事業内容
椿本興業株式会社は1916年創業の機械・技術の総合商社であり、当社及び連結子会社19社で構成される企業グループです。主要事業は、チェーン等の機械部品販売(動伝事業)、搬送設備等の自動化・省力化・環境対応化商品の販売(設備装置事業)、各種不織布及び製造機械の販売(産業資材事業)の3事業です。
国内は東日本・西日本・中日本の3本部体制で全国をカバーし、海外はシンガポール・タイ・中国・香港・韓国・インドネシア・ベトナムに拠点を持ちます。主要顧客は一般産業・重工業・自動車・食品・半導体製造装置メーカー等の幅広い産業界であり、椿本チエイングループとの製販一体の協力関係を核に事業を展開しています。
ビジネスモデル
当社グループは、椿本チエイングループをはじめとするメーカーから機械部品・設備装置・産業資材を仕入れ、全国の産業顧客に販売する商社モデルを基本とします。単なる物品販売にとどまらず、「提案人材・ワンストップ体制・取引基盤」の3つの強みを組み合わせた「エンジニアリング×ソリューション」を競争優位とし、顧客の潜在課題の具体化から導入後の運用・保全まで一気通貫で提供することで収益を獲得します。
設備装置事業では工事進捗基準による売上計上が行われ、受注残高が将来売上の可視性を高めています。
企業の強み
2022期から2026期にかけて売上高は96,890百万円から131,032百万円へ、営業利益は4,396百万円から6,513百万円へ5期連続で拡大し、いずれも過去最高を更新しました。2026期の売上高経常利益率は5.4%、ROEは10.7%を達成しており、中期経営計画の経常利益目標を上回る実績を残しています。
2026期末の連結受注残高は79,818百万円に達しており、西日本本部39,574百万円・東日本本部24,232百万円・中日本本部11,359百万円・開発戦略本部7,213百万円と各本部に分散しています。特に中日本本部の受注残高は前期比127.4%と急増しており、次期以降の売上計上の積み上がりが確認できます。
2026期末の自己資本比率は49.9%と、財務安全性目標の30%を大きく上回っています。短期・長期借入金は必要最小限に抑制し、増加運転資金は手元資金で対応する方針を堅持しています。純資産合計は50,201百万円と前期比6,184百万円増加しており、財務健全性が高い水準で維持されています。
エンヴァリスの着眼点
業績トレンド
売上高は2022年3月期96,890百万円から2026年3月期131,032百万円へ5期で+35.2%拡大し、営業利益も4,396百万円から6,513百万円へ+48.2%改善した。2026年3月期は西日本本部(+10.0%)・中日本本部(+7.0%)・開発戦略本部(+8.2%)が牽引した一方、東日本本部は△0.2%と横ばいにとどまった。
外部環境として世界的インフレ継続・中国景気不振・中東紛争による原油価格急騰が下振れリスクとして顕在化している。2027年3月期予想は売上高132,000百万円(+0.7%)・営業利益6,700百万円(+2.9%)と成長ペースの鈍化が見込まれる。

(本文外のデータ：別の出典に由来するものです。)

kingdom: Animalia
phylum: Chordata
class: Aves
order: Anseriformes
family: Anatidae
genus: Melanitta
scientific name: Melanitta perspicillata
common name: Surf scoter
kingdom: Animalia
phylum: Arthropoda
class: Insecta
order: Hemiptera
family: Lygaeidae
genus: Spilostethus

売上総利益率は15.4%(前期15.4%)と横ばいで維持されており、収益性の安定は確認できる。
成長戦略
新中期経営計画初年度として自動化・省力化・環境関連の拡販と資本効率改善を推進
産業全般において自動化・省力化の提案や環境関連機器等の拡販を積極的に行い、受注獲得とさらなる売上拡大を目指す。設備装置事業の売上高は2026年3月期63,599百万円と前期比+11.9%増加しており、この成長軸を次期以降も継続する方針。
ROE10%を毎期継続して達成することを持続的な企業価値向上の指標として全グループで共有。営業利益率の維持・向上、営業債権の早期回収、政策保有株式の計画的縮減を通じた資本効率化を推進する。2026年3月期ROEは10.7%と目標を達成した。
2026年5月8日開催の取締役会において、ツバコー従業員持株会を割当予定先とする譲渡制限付株式としての自己株式の処分を決議。従業員の中長期的な企業価値向上へのインセンティブ付与と人的資本投資の強化を図る。
ESG・SDGsに向けた取り組みを継続し、社会的課題解決に事業を通じて貢献する方針。開発戦略本部においてセンシング・画像処理ビジネスの新商品開発を推進しているが、2026年3月期の当該売上高は若干減額となっており、次期以降の立ち上がりが課題。